= Chai with Lakshmi =

YouTube talk show

Chai with Lakshmi is an online YouTube talk show with a viewership of nearly 3 million. The show is produced by Red Bangle, and is directed and anchored by Lakshmi Rebecca. It has nearly 125 episodes.

The first episode of this original web series was published on 11 July 2011.

== Overview ==

Chai with Lakshmi is an online talk show, in which host Lakshmi Rebecca speaks to individuals over a cup of chai. The show focuses on Indian idea-tors and change makers who are positively shaping India for the future.
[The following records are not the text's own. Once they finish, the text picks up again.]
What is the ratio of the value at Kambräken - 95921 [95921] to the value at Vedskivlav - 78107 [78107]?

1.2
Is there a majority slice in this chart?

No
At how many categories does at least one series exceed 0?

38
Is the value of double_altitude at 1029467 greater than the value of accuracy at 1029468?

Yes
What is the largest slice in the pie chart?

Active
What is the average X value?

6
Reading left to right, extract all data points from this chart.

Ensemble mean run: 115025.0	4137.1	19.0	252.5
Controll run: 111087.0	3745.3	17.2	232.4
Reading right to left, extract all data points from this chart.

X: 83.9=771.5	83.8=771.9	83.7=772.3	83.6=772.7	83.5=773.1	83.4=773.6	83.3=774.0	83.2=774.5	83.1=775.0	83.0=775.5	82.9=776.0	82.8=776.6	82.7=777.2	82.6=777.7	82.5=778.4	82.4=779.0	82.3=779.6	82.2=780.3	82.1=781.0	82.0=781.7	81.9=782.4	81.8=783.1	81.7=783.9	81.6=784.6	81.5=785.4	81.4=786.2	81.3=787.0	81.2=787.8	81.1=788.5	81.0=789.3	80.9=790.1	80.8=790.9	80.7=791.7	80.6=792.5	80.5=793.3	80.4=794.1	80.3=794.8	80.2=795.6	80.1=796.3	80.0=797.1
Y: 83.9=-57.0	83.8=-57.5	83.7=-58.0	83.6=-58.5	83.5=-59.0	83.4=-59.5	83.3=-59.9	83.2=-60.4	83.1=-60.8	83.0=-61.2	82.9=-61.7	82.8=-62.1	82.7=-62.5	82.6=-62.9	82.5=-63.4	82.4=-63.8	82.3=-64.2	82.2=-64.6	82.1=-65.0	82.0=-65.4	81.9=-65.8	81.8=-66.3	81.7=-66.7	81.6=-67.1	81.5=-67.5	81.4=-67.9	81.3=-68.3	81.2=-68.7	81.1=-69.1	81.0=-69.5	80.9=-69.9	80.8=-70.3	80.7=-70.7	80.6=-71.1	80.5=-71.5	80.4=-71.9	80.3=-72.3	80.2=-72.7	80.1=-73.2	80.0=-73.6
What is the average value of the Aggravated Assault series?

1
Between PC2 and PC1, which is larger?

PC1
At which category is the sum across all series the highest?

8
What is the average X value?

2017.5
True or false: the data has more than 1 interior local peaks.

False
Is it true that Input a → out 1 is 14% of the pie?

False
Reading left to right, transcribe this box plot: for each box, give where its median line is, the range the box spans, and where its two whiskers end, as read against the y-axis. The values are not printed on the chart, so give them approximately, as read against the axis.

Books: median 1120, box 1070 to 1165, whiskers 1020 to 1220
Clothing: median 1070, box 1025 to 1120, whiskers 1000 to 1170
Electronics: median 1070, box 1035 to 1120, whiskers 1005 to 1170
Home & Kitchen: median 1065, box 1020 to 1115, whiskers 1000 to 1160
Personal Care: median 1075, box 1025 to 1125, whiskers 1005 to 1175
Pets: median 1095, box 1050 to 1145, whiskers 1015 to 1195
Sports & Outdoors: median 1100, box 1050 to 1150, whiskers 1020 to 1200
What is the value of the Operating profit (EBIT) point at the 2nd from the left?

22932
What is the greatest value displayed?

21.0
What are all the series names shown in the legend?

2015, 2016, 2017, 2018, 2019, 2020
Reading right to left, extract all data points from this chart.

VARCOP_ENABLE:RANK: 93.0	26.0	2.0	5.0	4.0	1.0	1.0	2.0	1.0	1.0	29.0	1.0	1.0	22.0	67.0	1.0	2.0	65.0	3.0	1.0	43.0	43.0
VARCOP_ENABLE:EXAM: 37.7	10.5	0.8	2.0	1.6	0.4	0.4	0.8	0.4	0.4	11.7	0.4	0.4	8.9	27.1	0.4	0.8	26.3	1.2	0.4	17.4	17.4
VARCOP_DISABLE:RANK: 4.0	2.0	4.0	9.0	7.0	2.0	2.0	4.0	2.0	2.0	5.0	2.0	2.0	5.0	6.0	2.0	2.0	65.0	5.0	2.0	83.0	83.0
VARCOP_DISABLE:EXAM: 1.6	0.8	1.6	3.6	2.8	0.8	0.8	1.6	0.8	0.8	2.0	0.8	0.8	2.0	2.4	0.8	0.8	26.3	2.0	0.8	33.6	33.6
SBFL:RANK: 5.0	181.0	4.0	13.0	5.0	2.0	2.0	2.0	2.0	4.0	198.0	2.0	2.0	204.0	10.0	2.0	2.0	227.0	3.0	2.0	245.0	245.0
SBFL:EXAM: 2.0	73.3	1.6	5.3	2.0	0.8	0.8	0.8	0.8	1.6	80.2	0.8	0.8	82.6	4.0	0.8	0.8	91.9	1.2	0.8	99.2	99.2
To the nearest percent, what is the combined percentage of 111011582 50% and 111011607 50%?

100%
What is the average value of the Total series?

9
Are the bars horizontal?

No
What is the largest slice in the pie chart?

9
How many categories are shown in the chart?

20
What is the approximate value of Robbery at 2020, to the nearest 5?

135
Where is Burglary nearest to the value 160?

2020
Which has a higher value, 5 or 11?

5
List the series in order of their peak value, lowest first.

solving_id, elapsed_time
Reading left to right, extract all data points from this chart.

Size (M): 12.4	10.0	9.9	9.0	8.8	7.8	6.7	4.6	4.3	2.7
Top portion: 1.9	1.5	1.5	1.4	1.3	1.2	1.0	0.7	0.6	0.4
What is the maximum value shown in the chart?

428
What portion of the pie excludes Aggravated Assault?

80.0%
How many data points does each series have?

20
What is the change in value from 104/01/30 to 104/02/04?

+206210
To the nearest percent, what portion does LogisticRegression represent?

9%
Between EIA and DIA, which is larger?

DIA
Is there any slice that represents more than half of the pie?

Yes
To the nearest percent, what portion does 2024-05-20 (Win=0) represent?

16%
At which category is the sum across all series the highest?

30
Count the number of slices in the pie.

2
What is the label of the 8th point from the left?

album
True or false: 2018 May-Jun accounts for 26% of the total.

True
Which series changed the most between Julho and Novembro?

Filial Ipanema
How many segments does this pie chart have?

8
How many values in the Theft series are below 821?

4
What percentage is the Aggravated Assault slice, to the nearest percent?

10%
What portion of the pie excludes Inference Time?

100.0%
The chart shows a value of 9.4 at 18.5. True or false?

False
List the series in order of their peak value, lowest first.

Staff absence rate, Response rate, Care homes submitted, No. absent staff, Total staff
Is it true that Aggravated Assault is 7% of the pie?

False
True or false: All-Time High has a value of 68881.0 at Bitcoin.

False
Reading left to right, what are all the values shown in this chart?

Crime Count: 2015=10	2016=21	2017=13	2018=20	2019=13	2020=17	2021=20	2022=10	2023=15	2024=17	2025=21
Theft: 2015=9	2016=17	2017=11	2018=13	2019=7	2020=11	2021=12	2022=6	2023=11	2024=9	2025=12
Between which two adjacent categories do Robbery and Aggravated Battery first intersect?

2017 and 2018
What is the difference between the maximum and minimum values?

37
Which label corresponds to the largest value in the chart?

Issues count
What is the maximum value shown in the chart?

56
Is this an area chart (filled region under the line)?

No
The show released its first episode on 11 July 2011. It has since completed three seasons and is currently on its fourth. Each episode runs between 8 and 13 minutes with the aim to hold the short attention span of the web user. Chai with Lakshmi is produced by Red Bangle, which is based in Bangalore.

== Lakshmi Rebecca ==
Lakshmi Rebecca is a marketer and model turned anchor and entrepreneur. She holds an MSc in International Marketing from Sheffield Business School and further qualifications from the Chartered Institute of Marketing, UK. She has consulted for businesses in the UK and in India, and has taught marketing at business schools. She has also worked on documentary films for the BBC, Discovery and Channel 4.

== Inclusive India ==
Inclusive India is a nonprofit campaign by Chai with Lakshmi that aims to inspire millions of Indian to be inclusive. The stories collected will be posted online on the show's website. The project aims to raise awareness about Indians and projects in India that are inclusive in nature, and make development possible for everyone.

== Awards and accolades ==

The Manthan Award is a South-Asia and Asia-Pacific level award for digital initiatives. Chai with Lakshmi won this award in December, 2012, in the E-News and Media category.

The Rotary BSE-SME Awards are given away at an annual event to encourage small and medium enterprises across the country. Lakshmi Rebecca received the Woman Innovator Award in January, 2013 for her work with Chai with Lakshmi.